I don’t believe the man who commented on my photo is a bad person. I believe he’s a passionate person. I just wish he had the sense to use that passion in veganism’s favor, to not attack when unprovoked, to keep quiet when he has nothing nice to say. I know Carrie felt my pain when she saw the rude comment on my Instagram photo. The sweet comment she left me afterward filled my heart with so much warmth. Little remarks of kindness can have just as big of an impact as little remarks of hate, but the impact is one of positivity.

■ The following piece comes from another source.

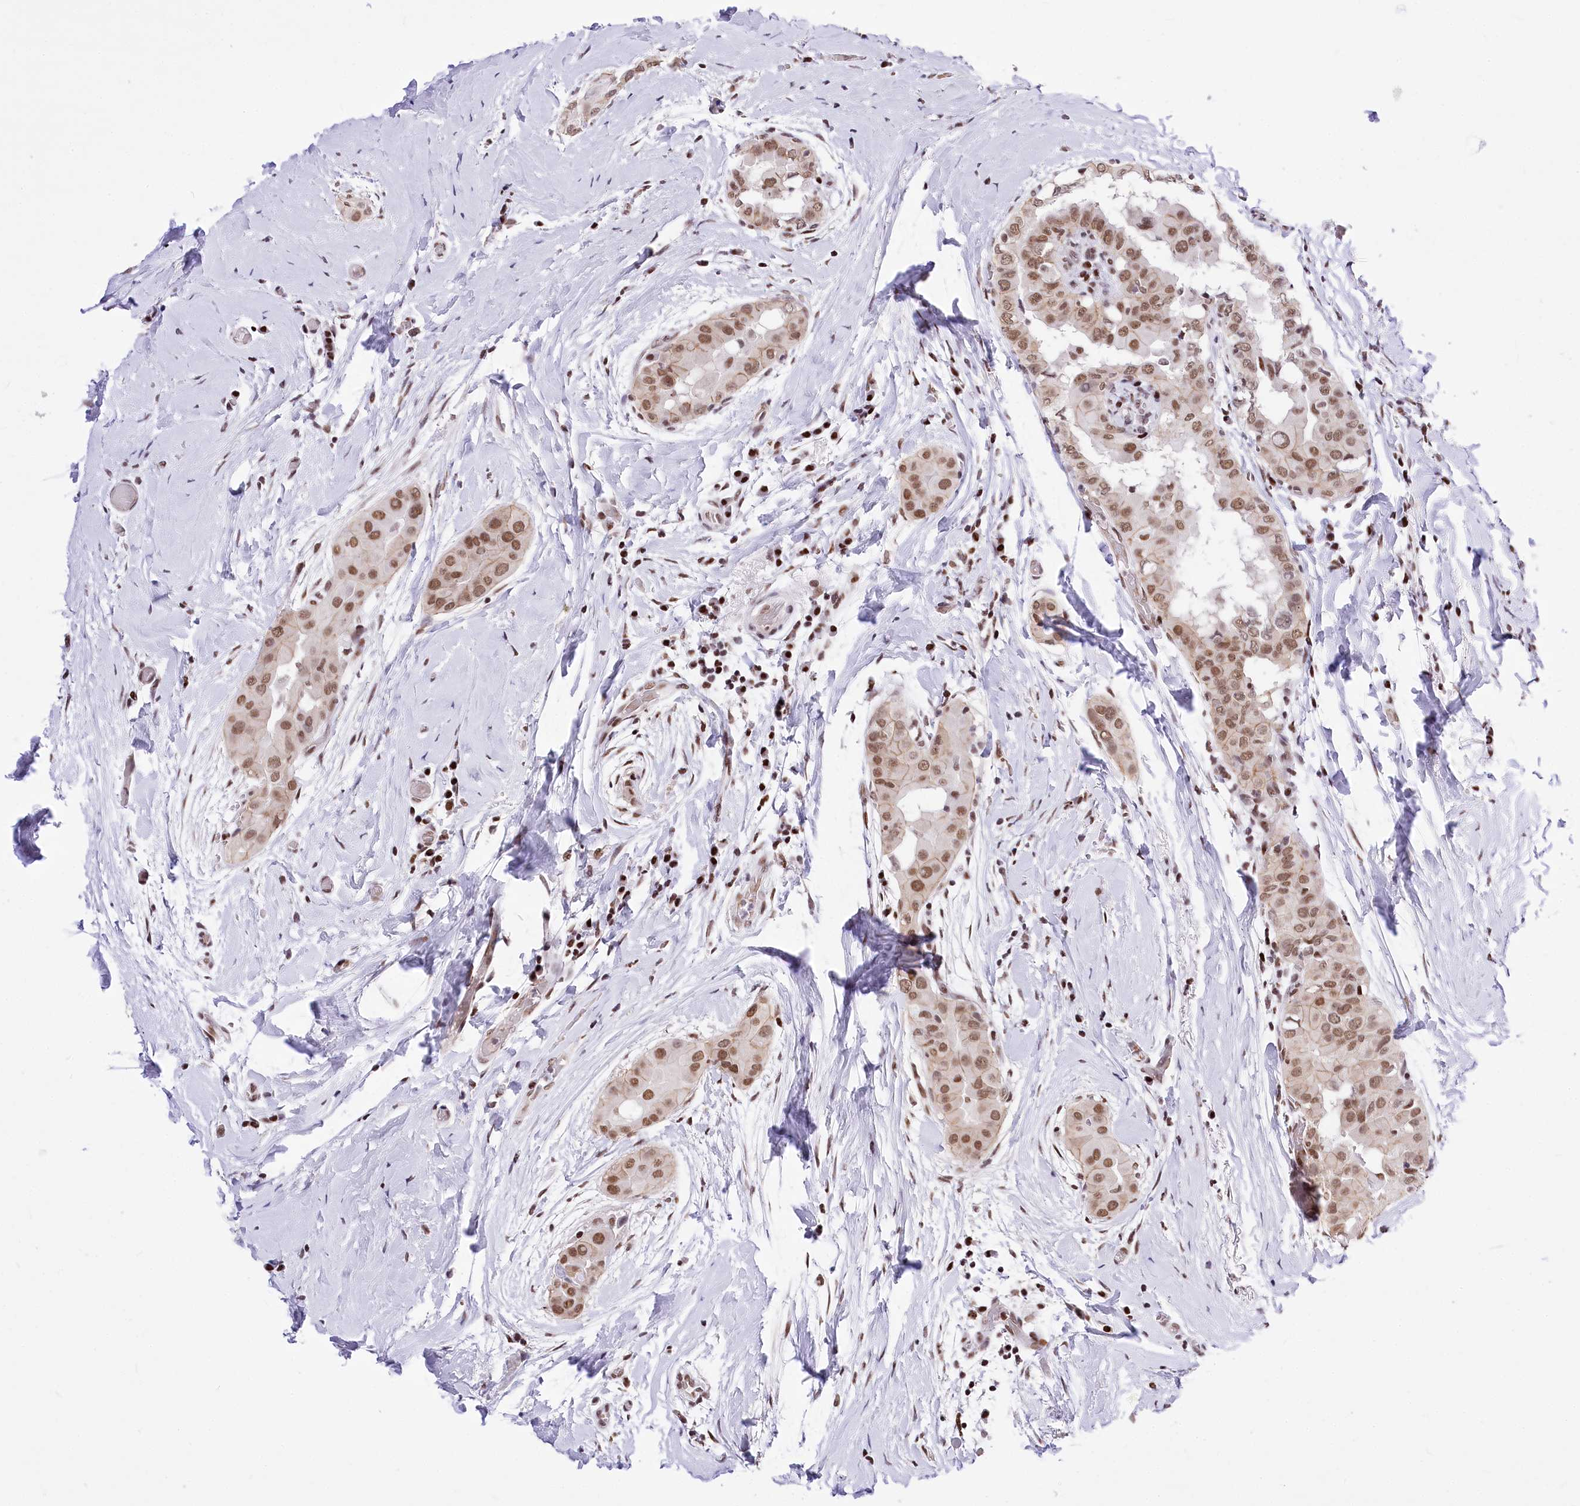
{"staining": {"intensity": "moderate", "quantity": ">75%", "location": "nuclear"}, "tissue": "thyroid cancer", "cell_type": "Tumor cells", "image_type": "cancer", "snomed": [{"axis": "morphology", "description": "Papillary adenocarcinoma, NOS"}, {"axis": "topography", "description": "Thyroid gland"}], "caption": "Immunohistochemical staining of thyroid cancer (papillary adenocarcinoma) exhibits moderate nuclear protein expression in about >75% of tumor cells.", "gene": "POU4F3", "patient": {"sex": "male", "age": 33}}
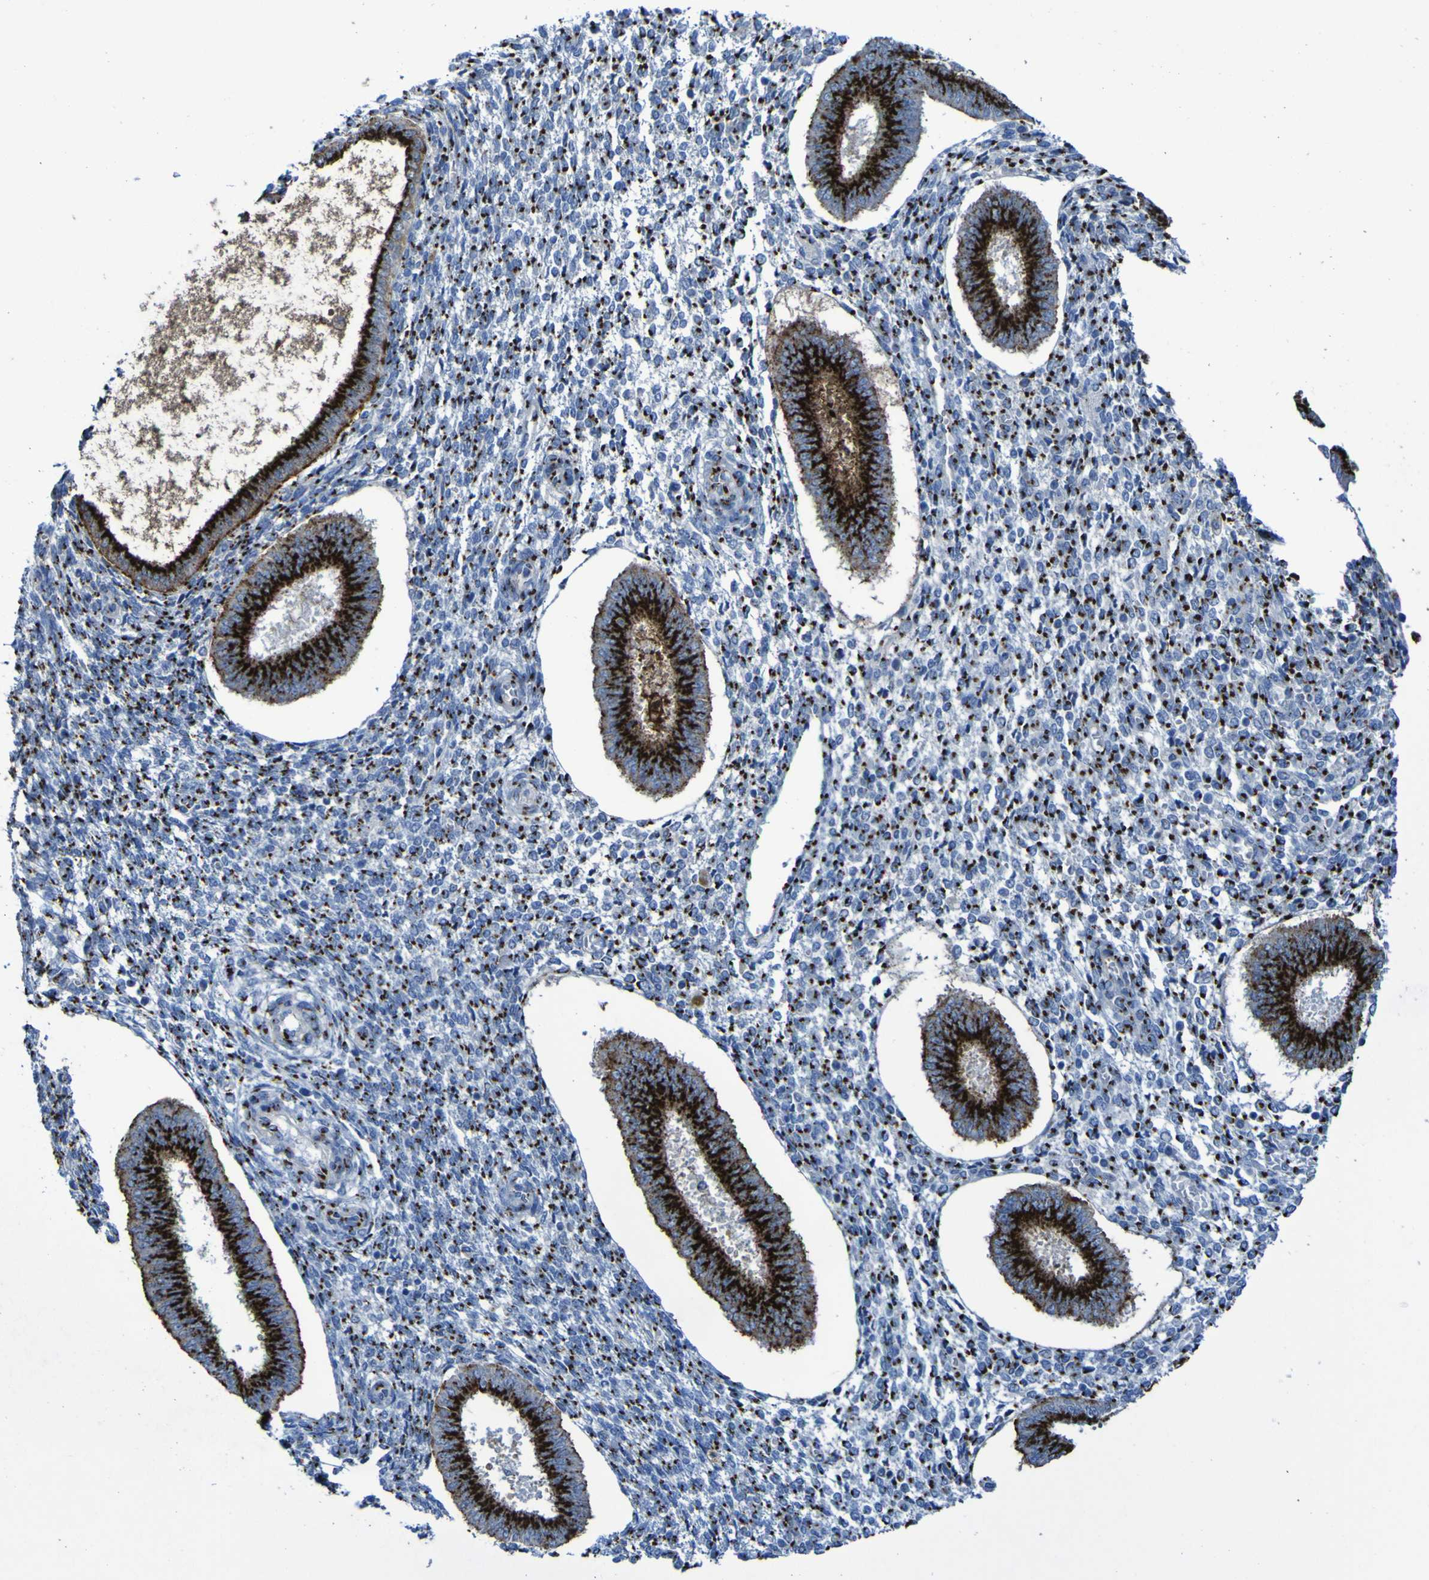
{"staining": {"intensity": "strong", "quantity": "25%-75%", "location": "cytoplasmic/membranous"}, "tissue": "endometrium", "cell_type": "Cells in endometrial stroma", "image_type": "normal", "snomed": [{"axis": "morphology", "description": "Normal tissue, NOS"}, {"axis": "topography", "description": "Endometrium"}], "caption": "Cells in endometrial stroma exhibit high levels of strong cytoplasmic/membranous expression in approximately 25%-75% of cells in unremarkable endometrium.", "gene": "GOLM1", "patient": {"sex": "female", "age": 35}}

There are plenty of plant-based foodies who still follow me on Instagram even though I’m no longer vegan, such as Terri Green of The Banana Chronicles, Karissa Bowers of Vegan A La Mode, Andrew Olson of One Ingredient Chef, and the previously mentioned Gena Hamshaw of Choosing Raw. Our diets are no longer aligned, but that doesn’t mean there isn’t any overlap. That doesn’t mean we can’t respect one another for living our lives the way we each see fit. That doesn’t mean we can’t still get along, or remain dear friends. It’s vegans like these extraordinary, inspiring, and overwhelmingly compassionate individuals who keep me connected to the vegan world, a world that has such incredible potential to spread love.
Let us not perpetuate a war that need not exist at all, and let us all remember (and I mean all of us–vegan or not) what our mothers taught us as children: If you don’t have anything nice to say, don’t say anything at all.